Andy Chalk: Final Doom
I played the original Doom and its various spinoffs and sequels like a fiend: I loved it, and I was really good at it. But map 11: Hunted of The Plutonia Experiment, one half of Final Doom, did me in. It's a hellacious grind through a tight maze filled with nothing but Arch-viles, one of Doom's toughest and deadliest demons, and while there's a certain masochistic challenge to wading through a horde of immolation-invoking bullet-sponge dickheads, it sure ain't much fun. And in the midst of that mess, it hit me, out of nowhere, that the magic was gone.
That moment has stuck with me over the years because of its unprecedented suddenness. Most games either finish while they're fresh or slowly fade away, but Doom, after literally years of trotting along smoothly and easily, tripped over its own feet and crashed face-first into a brick wall. I don't think I've ever had a more pure "this is bullshit" moment—certainly not with a videogame, anyway—and that was it. Done, finito, goodbye. Doom will always have a special place in my heart, but after that day, I knew: It was over.
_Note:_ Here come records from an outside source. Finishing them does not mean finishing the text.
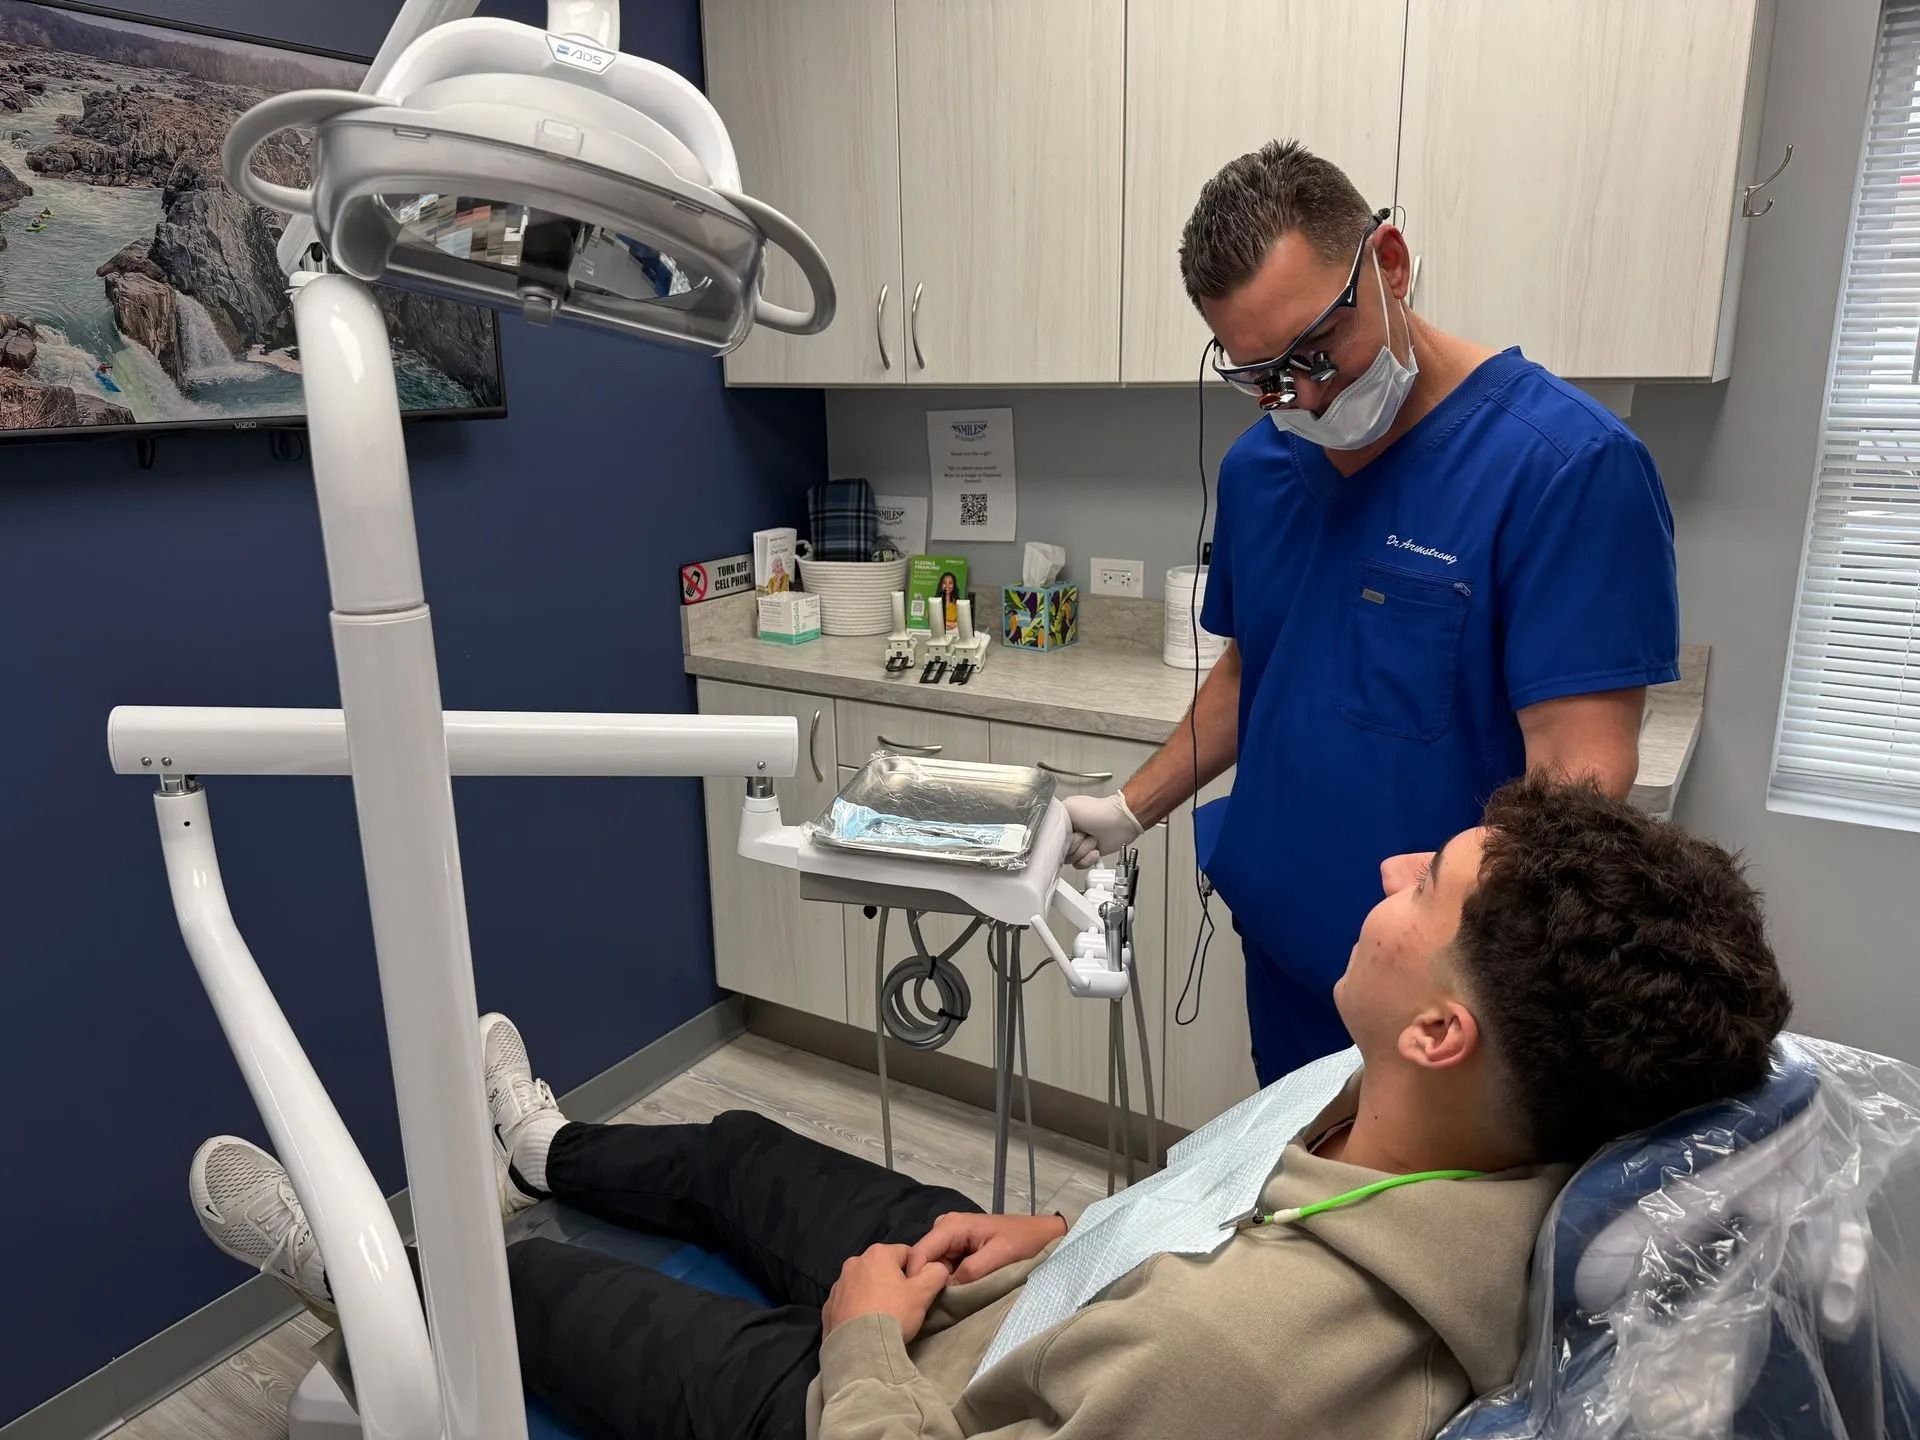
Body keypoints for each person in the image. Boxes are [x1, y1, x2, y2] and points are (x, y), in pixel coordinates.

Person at [190, 779, 1787, 1440]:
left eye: (1425, 883)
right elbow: (1239, 1197)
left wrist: (867, 1338)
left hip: (912, 1388)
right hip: (1041, 1278)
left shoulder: (1246, 1363)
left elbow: (1203, 1324)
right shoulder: (1427, 1131)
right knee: (743, 1151)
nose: (1387, 873)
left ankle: (351, 1274)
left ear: (1444, 1026)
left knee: (529, 1286)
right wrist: (1078, 1226)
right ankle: (548, 1144)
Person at [1065, 140, 1682, 1085]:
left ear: (1388, 265)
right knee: (1286, 1206)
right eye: (1263, 374)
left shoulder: (1566, 468)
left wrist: (1452, 967)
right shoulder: (1260, 470)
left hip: (1444, 1010)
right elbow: (1253, 670)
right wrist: (1128, 807)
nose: (1303, 395)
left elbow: (1580, 777)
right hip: (1286, 959)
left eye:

Tim Clark: All the football games
I actually gave up on an entire genre. I've always had a football game, right back to the days of Subbutteo and (more weirdly) a wooden box my mate had with players on springs which we once pulled an all-nighter on. Through Kick Off, Sensi, Actua Soccer, Pro Evo, and somewhat begrudgingly, FIFA, football in its various forms has been my forever game. Or at least it was. Now I don't play any of them, but unlike my colleagues' entries, it's through no fault of the software itself, which has only got better and more realistic over time, to the point that the array of modes and depth is absolutely dizzying. The reason I fell out of love with football is Arsenal, and more specifically the numbing second act of Arsene Wenger's reign. I'll spare you the specifics, and the A4 'Wenger Out' placard, and try to explain how real football destroyed my love for pretend football. For me, grinding away for season after season as the Gunners' faux gaffer in manager mode has always been about wish fulfillment. When the actual team was doing well, I couldn't wait to hop into a game and start making my own signings to improve the team even further. But as the club has steadily slipped into the same pattern of one hope-crushing premier league fuck up, so I've gradually got less and interested in trying to 'fix' matters in the form of a carefully curated save file. I don't know if I can pick a single moment—though it'd probably be the 8-2 at Old Trafford or the 4-0 to 4-4 collapse at St. James Park—but somewhere on along the line I just stopped wanting to play digital football at all. They say it's the hope that kills you. But's it's also what keeps you going.
Samuel Roberts: GTA San Andreas
Kids today have no idea how difficult the old GTA games were. In GTA San Andreas, several missions led me to the brink of madness: racing from one side of San Fierro in a sports car to the other without taking any damage. Racing Claude from GTA III up some mountains. But the one that really pushed me over the edge was a mission from Zero (David Cross), 'Air Raid', where you're forced to shoot down some toy airplanes with a turret. It's so ludicrously hard, and I never finished it or the game, instead leaving a 60-hour playthrough abandoned, much to my shame. I was just too mad to return.